Challenges are designed with the goal of reaching a large diversity of students and include art (ES/MS/HS) and cooking challenges (MS/HS), environmental debates (HS), ethnobotanical interviews with elders (MS), and school gardens (ES). All challenges ask students to research and observe the natural world around them. We have three citizen science challenges that span all three levels and engage students in real authentic research opportunities which otherwise lack from standard classroom settings. This year these projects partner with The Nature Conservancy, NASA (Growing Beyond Earth), and graduate student thesis projects.

Fairchild Challenge Staff from left: Alex Levine (Fairchild Graduate Fellow), Stacy Assael (Program Coordinator), Barbara Martinez (Program Coordinator), Amy Padolf (Director of Education), Nichole Tiernan (Fairchild Graduate Fellow)

Fairchild Challenge Staff from left: Alex Levine (Fairchild Graduate Fellow), Stacy Assael (Program Coordinator), Barbara Martinez (Program Coordinator), Amy Padolf (Director of Education), Nichole Tiernan (Fairchild Graduate Fellow)

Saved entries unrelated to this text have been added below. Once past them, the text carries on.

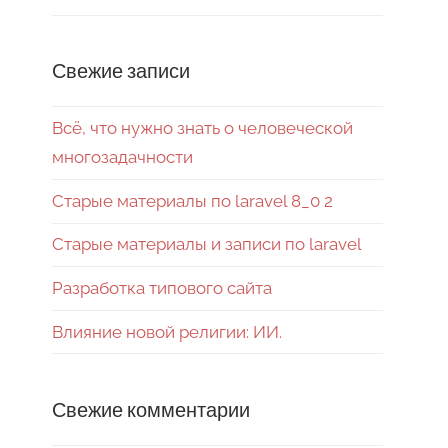
Свежие записи
Всё, что нужно знать о человеческой
многозадачности
Старые материалы по laravel 8_0 2
Старые материалы и записи по laravel
Разработка типового сайта
Влияние новой религии: ИИ.
Свежие комментарии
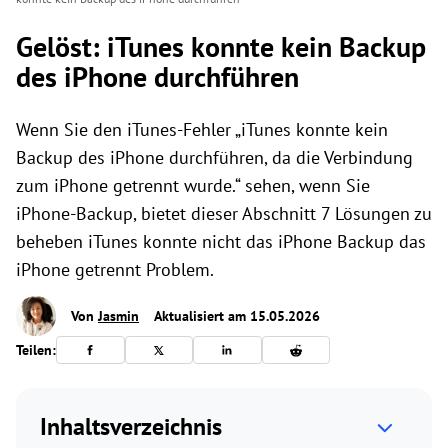
Gelöst: iTunes konnte kein Backup
des iPhone durchführen
Wenn Sie den iTunes-Fehler „iTunes konnte kein
Backup des iPhone durchführen, da die Verbindung
zum iPhone getrennt wurde.“ sehen, wenn Sie
iPhone-Backup, bietet dieser Abschnitt 7 Lösungen zu
beheben iTunes konnte nicht das iPhone Backup das
iPhone getrennt Problem.
Von
Jasmin
Aktualisiert am 15.05.2026
Teilen:
Inhaltsverzeichnis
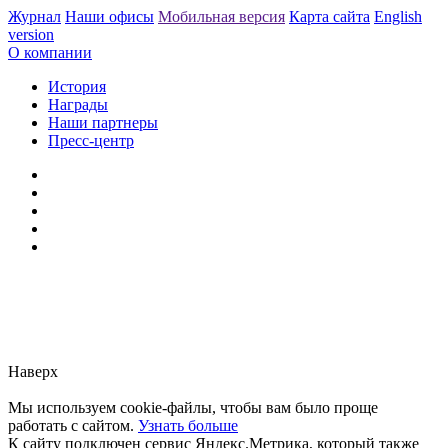
Журнал
Наши офисы
Мобильная версия
Карта сайта
English
version
О компании
История
Награды
Наши партнеры
Пресс-центр
Заметили ошибку?
Сообщите нам, пожалуйста,
через
форму обратной связи.
Наверх
Мы используем cookie-файлы, чтобы вам было проще
работать с сайтом.
Узнать больше
К сайту подключен сервис Яндекс.Метрика, который также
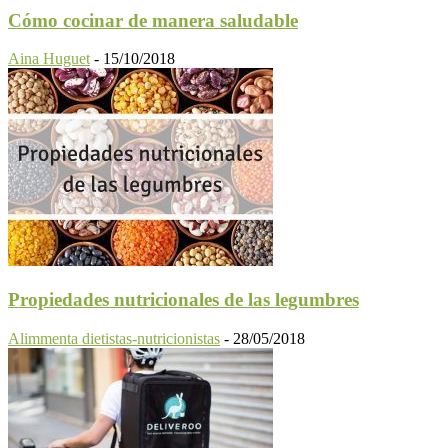
Cómo cocinar de manera saludable
Aina Huguet
-
15/10/2018
Propiedades nutricionales de las legumbres
Alimmenta dietistas-nutricionistas
-
28/05/2018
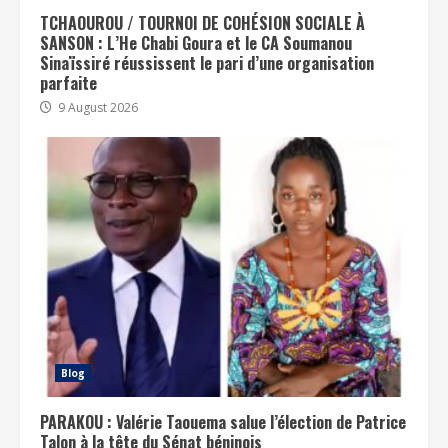
TCHAOUROU / TOURNOI DE COHÉSION SOCIALE À
SANSON : L’He Chabi Goura et le CA Soumanou
Sinaïssiré réussissent le pari d’une organisation
parfaite
9 August 2026
Blog
PARAKOU : Valérie Taouema salue l’élection de Patrice
Talon à la tête du Sénat béninois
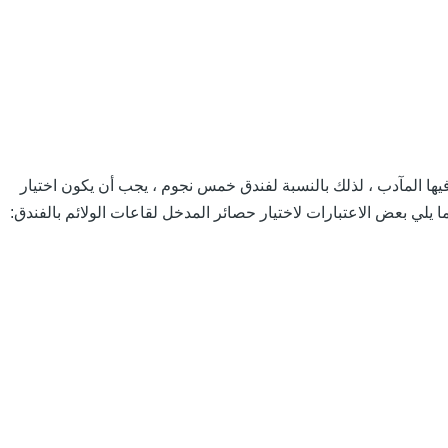
فيها المآدب ، لذلك بالنسبة لفندق خمس نجوم ، يجب أن يكون اختيار
ا يلي بعض الاعتبارات لاختيار حصائر المدخل لقاعات الولائم بالفندق:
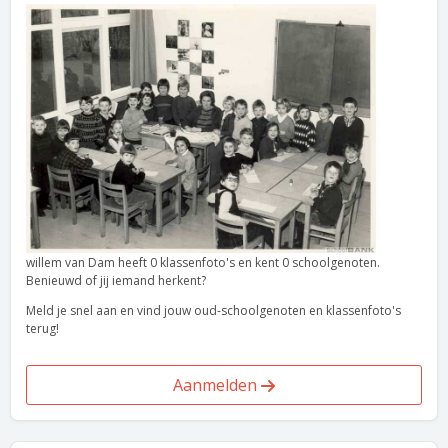
willem van Dam heeft 0 klassenfoto's en kent 0 schoolgenoten.
Benieuwd of jij iemand herkent?
Meld je snel aan en vind jouw oud-schoolgenoten en klassenfoto's
terug!
Aanmelden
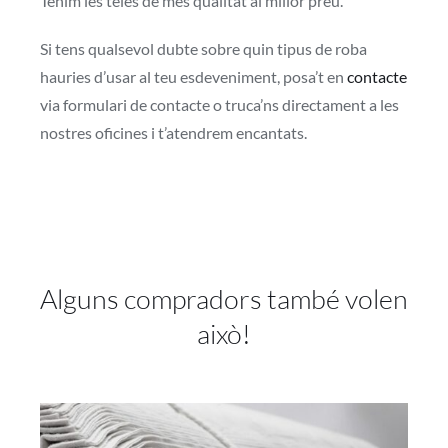
Tenim les teles de més qualitat al millor preu.
Si tens qualsevol dubte sobre quin tipus de roba
hauries d’usar al teu esdeveniment, posa’t en
contacte
via formulari de contacte o truca’ns directament a les
nostres oficines i t’atendrem encantats.
Alguns compradors també volen
això!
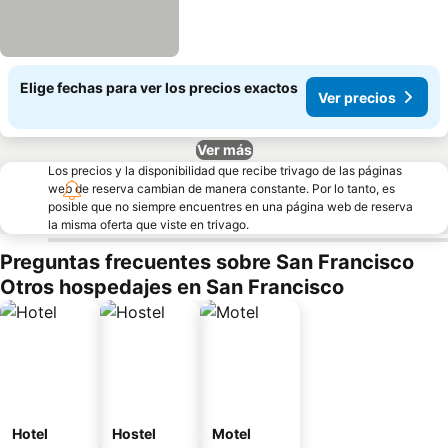
Elige fechas para ver los precios exactos
Ver precios
Ver más
Los precios y la disponibilidad que recibe trivago de las páginas
web de reserva cambian de manera constante. Por lo tanto, es
posible que no siempre encuentres en una página web de reserva
la misma oferta que viste en trivago.
Preguntas frecuentes sobre San Francisco
Otros hospedajes en San Francisco
Hotel
Hostel
Motel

In addition to the actual challenges, the program offers workshops and internships to students as well as professional development for teachers, focusing on botany, ecology, and South Florida’s natural environment. The program offers free field trips to schools so students can visit Fairchild’s 83 acres, the largest tropical botanic garden in the continental US. Furthermore, the Fairchild Challenge has blossomed outside of South Florida and trains partner programs all over the world. During a recent field work trip to Haiti, I provided this two-day educational training to education staff at Les Cayes Botanic Garden, Haiti Futur, a non-profit organization that supports education in Haiti, and local teachers.

As a program assistant, I have my hands in all aspects of the program. I help design the challenges and make sure that they match with Florida State Standards, I assist in creating the evaluation rubrics, organizing the judging panels, and crunching scores upon challenge completion. I also help organize and teach workshops like the Communicating Research Workshop, a workshop offered to high school juniors and seniors. Students interact with graduate students in a small setting where they learn techniques that will help them visualize and present the data that they collect for various challenges. This past summer I chose four of the competitive Fairchild Challenge Internship applicants to work on a plant anatomy project that refined protocols vital to my Ph.D. dissertation research. Over the course of six weeks, I trained these highly motivated students to work in the imaging lab at Fairchild to visualize and characterize venation patterns in leaves of the plant family (Apocynaceae) that I study.

I am so inspired by this fellowship and for the opportunity to support educators who really are the ones empowering the next generation of policy makers, educated voters, research scientists and environmentally conscious citizens. The Fairchild Challenge Team is so passionate about what our program offers to education that coming to work (most days) doesn’t even feel like “work”. I am grateful to call my co-workers friends.